I stopped smoking weed on March 6, 2003. Astute readers may have noticed that was a full two months after I started my transformation! When I started my transformation, I had no intention of quitting my drug habit. Can you believe that I’d already resigned myself to smoking pot for the rest of my life? I’m serious. I’d tried to quit before and never even made it a full day. I actually gave up on the notion that I would ever be drug-free. A funny thing happened, though. The healthier I became, the less desire I had to be stoned. I knew that the smoke was hurting my cardiovascular abilities, and I actually started to prefer the natural high of working out over the numb, drug-induced fog in which I’d been living.
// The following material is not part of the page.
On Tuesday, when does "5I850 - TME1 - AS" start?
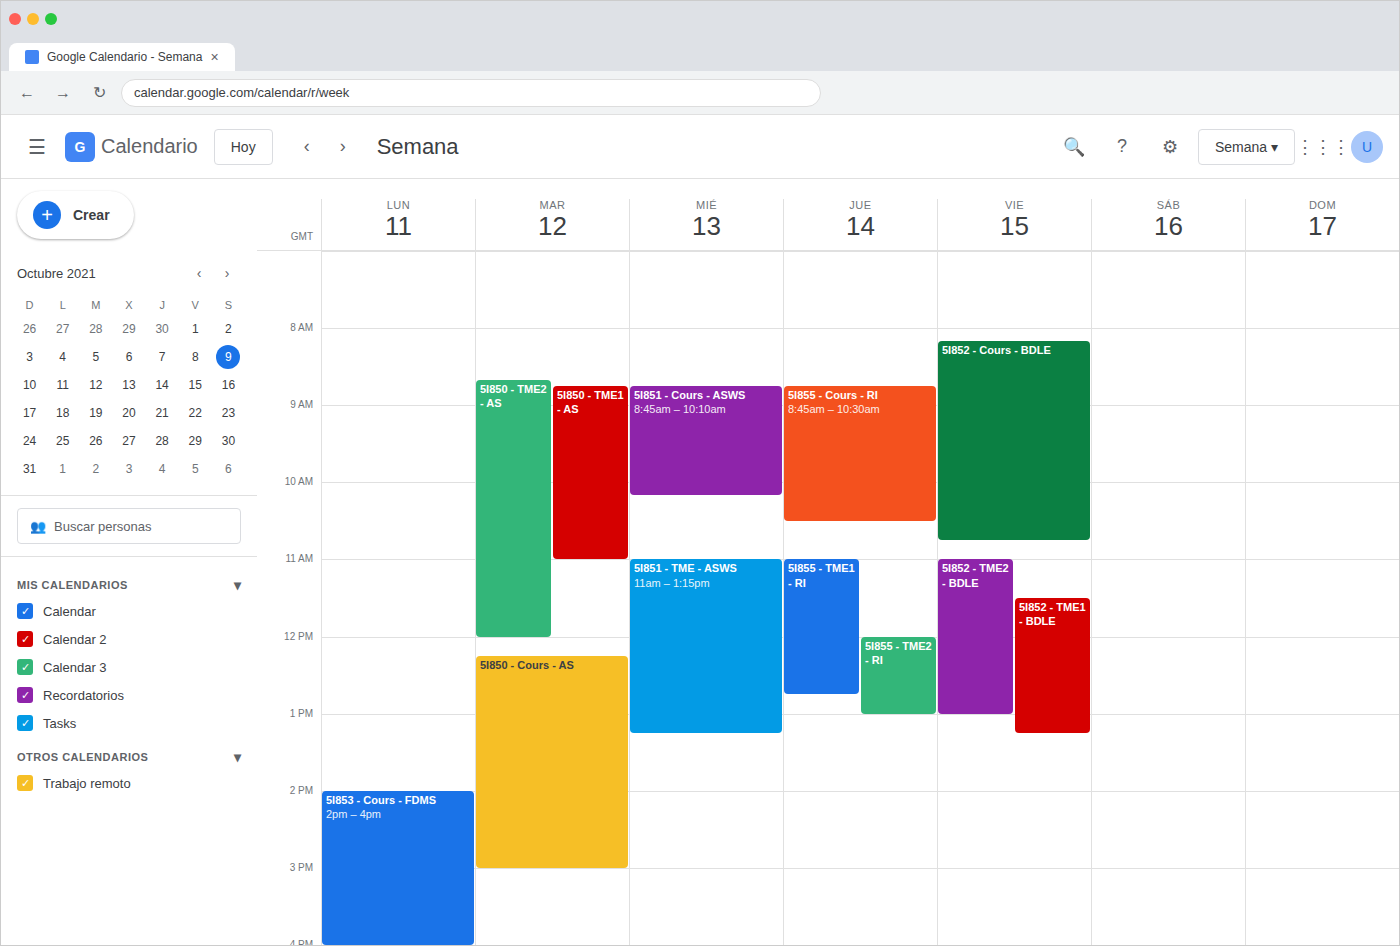
8:45 AM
Getting in shape, eating right and working out was starting to change me. I began to feel better about myself. I began to remember what it felt like to really be alive. In the period of time immediately surrounding my workouts I started abstaining from marijuana. Those brief drug-free windows allowed me fleeting glimpses of how good life could be without drugs.

Sometime in late February 2003, I made the choice to stop doing drugs forever. I set a quit date: March 6, 2003, and I stuck with it. I threw out every last piece of paraphernalia I owned: screens, bongs, pipes, papers, pipe cleaners, ashtrays – everything. I completely distanced myself from other substance abusers. This part was hard because I liked many of those people a great deal, but this painful step was absolutely necessary and I do not regret it.

Some of you can quit on your own. Some of you will require help to solve your problem, and there is no shame in that. I am not a drug counselor, a doctor or even someone who’s particularly knowledgeable about addiction and all the reasons for it. I’m just a guy telling his story in the sincere hope that by doing so I’ll help others see that they can do it too.